__Supplied text__.
● ● ● ● ● ● ●

ORGANON (codename: LIBERTY) focus on the information accessibility and transformation between different data representation formats, the below diagram shows the information flow (Symbols are strongly type objects)

We started writing in ORGANON since two years ago. it reaches 120K lines of code (coverage). We plan to move from alpha to beta in about month and still have some issues with licensing.

120K lines have a lot of things there to talk about

HAPPY ORGANON!

Monday, April 12, 2010

Organon introduction: Data model (Part 1)

The data model is core component of any information system, Data model describes how data are represented and accessed by defining data elements and relationships among data elements. Most of modern system use OO language as front end to reflect data model stored in back end store like RDBMS. As history shows the development of different techniques to store different data model approaches to persistence store like RDBMS, beginning with applying any pattern to abstract the database access layer from objects layer and ending with ORM library to manage mapping objects to persistence store like Hibernate or JPA.

● ● ● ● ● ● ●

__Information shown__.
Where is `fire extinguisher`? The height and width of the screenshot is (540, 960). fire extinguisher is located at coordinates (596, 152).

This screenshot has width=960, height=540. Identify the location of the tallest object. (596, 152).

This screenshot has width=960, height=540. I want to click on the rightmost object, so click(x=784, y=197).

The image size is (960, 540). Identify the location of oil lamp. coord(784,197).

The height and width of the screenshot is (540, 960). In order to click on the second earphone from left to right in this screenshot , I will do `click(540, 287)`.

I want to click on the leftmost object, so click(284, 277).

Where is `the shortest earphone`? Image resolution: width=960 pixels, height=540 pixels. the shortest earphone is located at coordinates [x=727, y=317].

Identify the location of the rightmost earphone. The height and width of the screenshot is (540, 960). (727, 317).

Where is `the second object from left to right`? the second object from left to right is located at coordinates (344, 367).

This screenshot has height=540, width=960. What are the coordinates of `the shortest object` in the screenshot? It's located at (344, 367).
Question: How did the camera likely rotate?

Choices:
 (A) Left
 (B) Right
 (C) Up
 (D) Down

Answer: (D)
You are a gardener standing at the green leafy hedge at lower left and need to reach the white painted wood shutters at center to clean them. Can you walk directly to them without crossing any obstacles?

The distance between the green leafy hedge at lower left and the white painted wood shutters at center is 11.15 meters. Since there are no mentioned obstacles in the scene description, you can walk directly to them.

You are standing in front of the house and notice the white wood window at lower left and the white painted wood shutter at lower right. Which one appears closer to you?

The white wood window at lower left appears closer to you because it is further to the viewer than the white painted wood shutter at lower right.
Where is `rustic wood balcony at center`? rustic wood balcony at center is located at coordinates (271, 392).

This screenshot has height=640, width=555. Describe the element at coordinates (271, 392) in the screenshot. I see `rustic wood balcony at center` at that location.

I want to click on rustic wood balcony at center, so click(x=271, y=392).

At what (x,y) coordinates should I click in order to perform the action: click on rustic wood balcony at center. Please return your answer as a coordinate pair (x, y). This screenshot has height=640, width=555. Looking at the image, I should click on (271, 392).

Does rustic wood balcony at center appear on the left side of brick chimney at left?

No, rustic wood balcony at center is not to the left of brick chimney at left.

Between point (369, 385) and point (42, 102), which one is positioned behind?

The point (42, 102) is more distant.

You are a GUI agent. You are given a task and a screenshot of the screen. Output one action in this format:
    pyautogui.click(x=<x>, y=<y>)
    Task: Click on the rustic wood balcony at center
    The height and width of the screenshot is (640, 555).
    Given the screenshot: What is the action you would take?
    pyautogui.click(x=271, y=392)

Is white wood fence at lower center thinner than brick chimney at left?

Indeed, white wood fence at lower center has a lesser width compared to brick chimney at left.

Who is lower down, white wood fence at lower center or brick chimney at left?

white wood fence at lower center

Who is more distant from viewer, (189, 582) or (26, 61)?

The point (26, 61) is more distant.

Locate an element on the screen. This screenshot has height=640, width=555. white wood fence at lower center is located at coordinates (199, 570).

● ● ● ● ● ● ●

__Problems to work on__.
#1 Summarize the ORGANON text in two sentences.
#2 Write a continuation of the ORGANON data model text, starting after its last sentence.
The records were taken from a different source than the text.

__Responses in order__.
#1 ORGANON, codenamed LIBERTY, focuses on information accessibility and transformation between data representation formats, and after about two years of work it has reached 120K lines of code, with a move from alpha to beta planned in about a month despite some licensing issues. A post dated April 12, 2010, introducing its data model, explains that a data model defines how data are represented and accessed, and that modern systems use an OO front end to reflect data stored in a back end such as an RDBMS, with approaches to persistence ranging from patterns that abstract the database access layer to ORM libraries like Hibernate or JPA.

#2
Most of existing ORM libraries focus on mapping OO classes to RDBMS database and provide set of flexible configuration/API to give the developer more control on the mapping in order to speedup development and deployment of the application, also, some of those libraries provide extension query language to eliminate the redundant declaration of the relation between objects like OQL, HQL and JQL.

Now you can easy declare class Person and transparently persist it and query the available persons, but the question still alive, is that all i can do? the answer properly is No. We still far away from the Yes answer, but why:

  • The person data model is not cross platform/language, you can't use it out side your system.
  • The logic inside the person data model is known only by the class itself.
  • Some of person relations is not descriptive for example, Person has age (Integer) represented in native datatype or immutable object, there is no enough information for the system to answer some question, so the answer of query "Give me all objects where their age more than 3" would be "Excuse me, What is the age?"
  • There is no inheritance between subsets (Boolean expressions), for example, Man is subset of Person where gender equals 'Male', you should be able to extend Man as a class.
  • The relation cardinality is not considered constraints (One to many relationship), do you ever heard about person has 100 child?
  • There is no support for multi-parent inheritance (interface inheritance)
  • In most existing ORM libraries there is no clean API to access and query the metadata of the managed data model.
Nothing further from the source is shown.